Clean eating is good for gut health
The Helmsley Sisters were some of the first to bring the clean eating trend to our attention.
Their philosophy aims to help people with their digestion and relationship with food, and teach the importance of gut health.
Their recipes eliminate gluten, grains and refined sugar (and minimize natural sugars).
However, the majority of people tolerate gluten very well – the exceptions are for people with conditions such as celiac disease – sugar is absorbed so efficiently it has no impact on digestion and grains provide high levels of prebiotics to feed the good bacteria in your gut.
The best thing for gut health is a good, balanced diet.
Clean eating prevents ageing
Many bloggers state that clean eating will keep you looking youthful.
There is some compelling evidence that antioxidants found in fruit and vegetables can prevent premature skin ageing.
You do, however, also need plenty of good quality protein to maintain the integrity of your skin and therefore extreme clean eating could easily undermine the benefits of the antioxidants.
Clean eating will detox your body
Detox diets are all the rage and the clean eating crew all have their own version of a detox diet.
Fortunately, no one needs a detox diet because our liver and our kidneys are always already doing this.
Everyone would agree that excessive consumption of highly processed food with lots of additives is not a healthy way to eat.

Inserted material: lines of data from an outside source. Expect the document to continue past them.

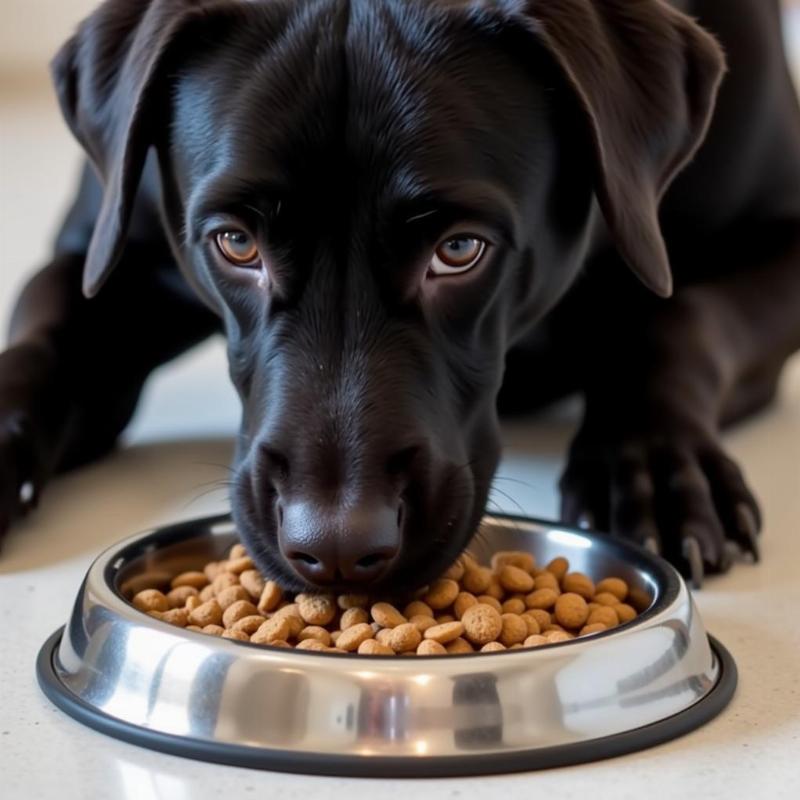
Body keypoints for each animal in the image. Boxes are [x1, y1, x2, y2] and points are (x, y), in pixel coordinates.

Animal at [1, 0, 800, 588]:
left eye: (459, 250)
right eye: (236, 244)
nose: (338, 546)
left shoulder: (779, 245)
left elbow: (681, 318)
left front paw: (653, 465)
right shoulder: (105, 254)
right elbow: (46, 339)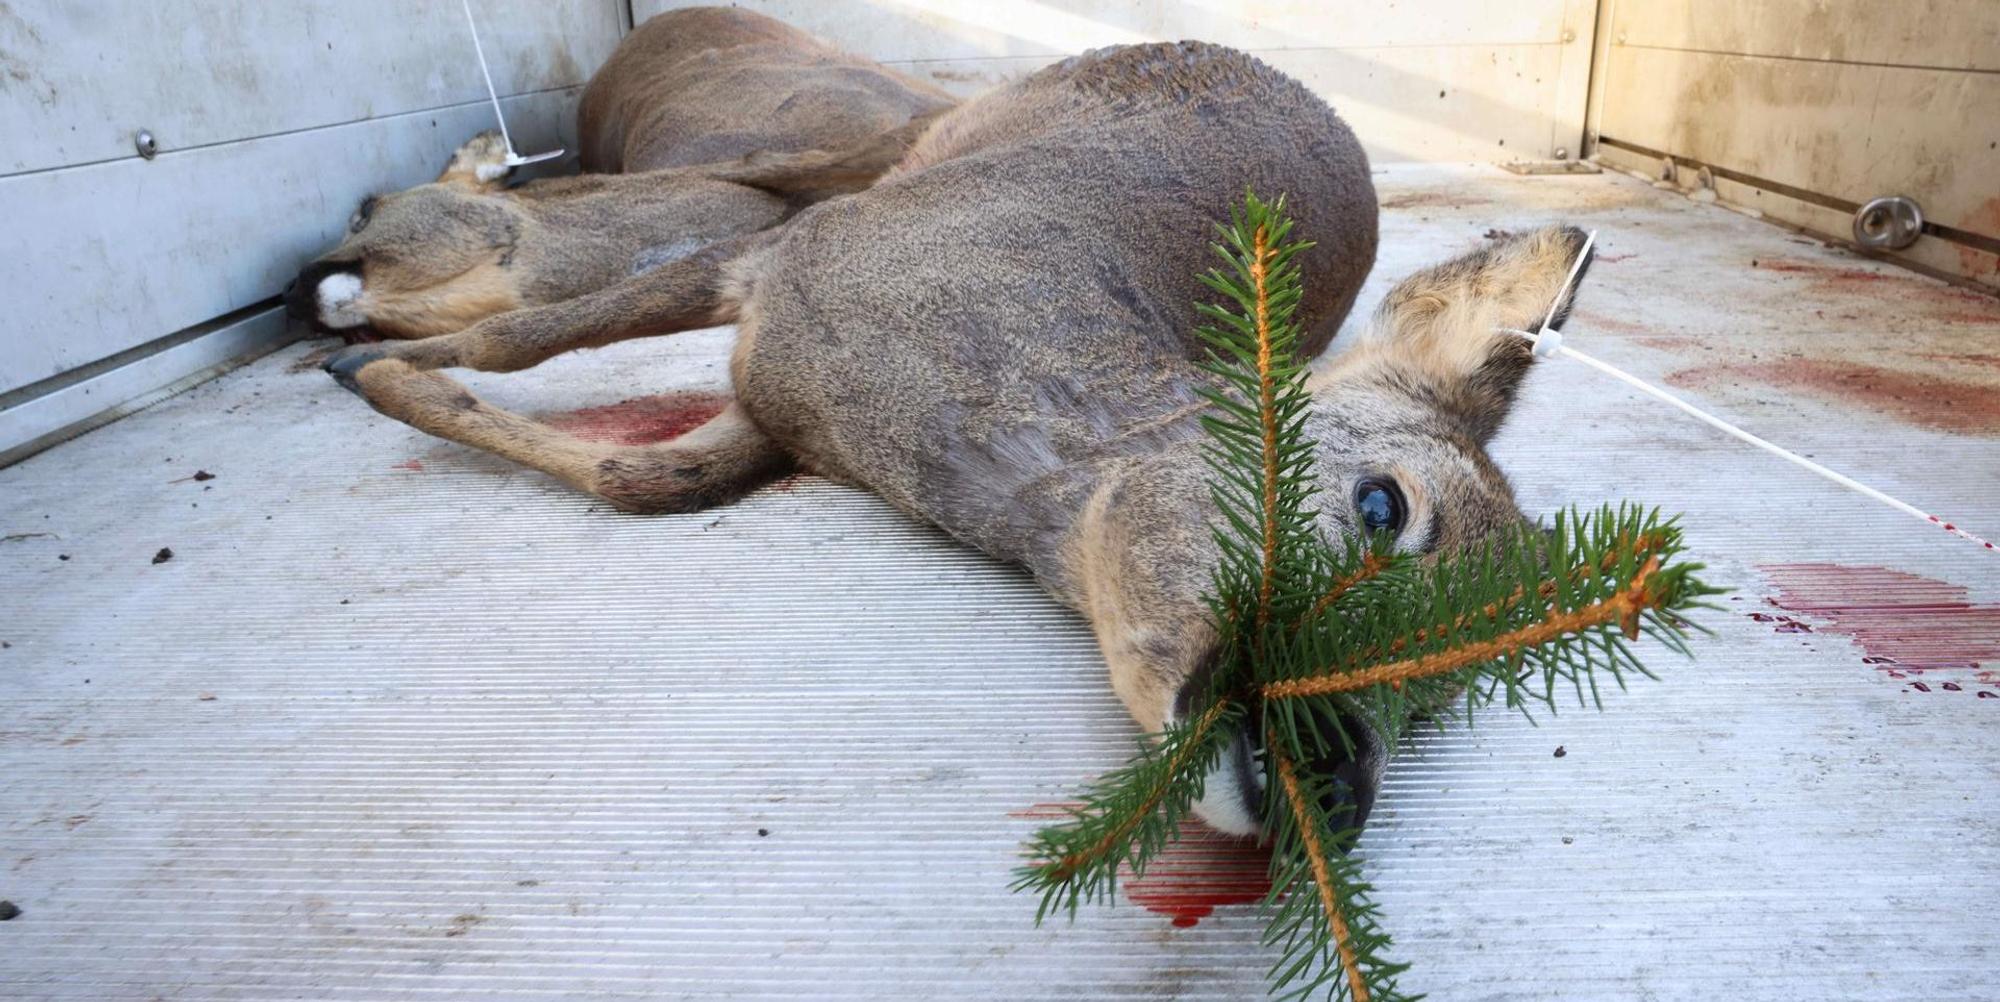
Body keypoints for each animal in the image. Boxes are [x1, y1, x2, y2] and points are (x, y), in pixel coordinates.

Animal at [320, 40, 1592, 838]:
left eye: (1437, 701)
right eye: (1384, 507)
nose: (1336, 791)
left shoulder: (778, 413)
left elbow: (654, 476)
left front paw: (386, 375)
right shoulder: (782, 267)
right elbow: (526, 339)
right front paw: (372, 366)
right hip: (906, 142)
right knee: (717, 181)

However, neither is following a highly restrictive diet for any amount of time and there is certainly no health benefits associated with ‘detoxing’.
Some clean eaters promote an alkaline diet to prevent excess acidity in the body.
Ironically, our stomach acid is only slightly less acidic than battery acid so anything you eat will be immediately placed into a highly acidic environment where the pH is tightly controlled.
You cannot manipulate your body’s pH through diet (as the below tweet suggests) and you don’t need to try.
Clean eating makes you healthier
There are even more extreme examples of clean eating out there including Freelee The Banana Girl who promotes a raw vegan diet of 15 bananas, 40 pieces of fruit and a couple of kilograms of potatoes a day.
She claims that eating this way has cured her weight issues, depression, irritable bowel syndrome, chronic fatigue, poor digestion and acne.
It is hard to pin down the most concerning thing about this diet but the fact that Freelee is consuming 6.5 times more potassium than is recommended and encourages others to do so is a big one.
She even consumes 30 per cent more potassium than is shown to cause excess potassium in the blood, which can lead to deadly changes in heart rhythm.
That said, whether or not she is absorbing any of the nutrients in her food due to the amount of fibre she is taking in is questionable and if her bowel habits are normal and healthy it is a medical miracle.
Anyone can call themselves a nutritionist and there are many quick courses that give a false air of credibility.
There are also no regulations around what people can and can’t recommend as being healthy.
It should be very hard to maintain a voice of authority in an area in which you are totally unqualified and in a world where your self worth depends on ‘likes’ and ‘views’ and ‘followers’.
An obsession with clean eating and the shame that is often associated with eating foods considered to be dirty can also lead to mental health issues such as orthorexia, an eating disorder associated with obsessive healthy eating.
Emmy Gilmore, clinical director of eating disorders clinic Recover, even suggested in a recent BBC documentary that many UK clean eating bloggers had sought help from her clinic.
So rather than watch videos of supposedly physically healthy girls as gospel, it’s better to develop healthy eating habits that come from sound scientific advice and which balance all the nutrients your body needs.
And if you’re seeking professional advice, find a nutritionist with a degree or a registered dietitian – it’s a protected title so you can be certain that the advice you’re given will be scientifically robust.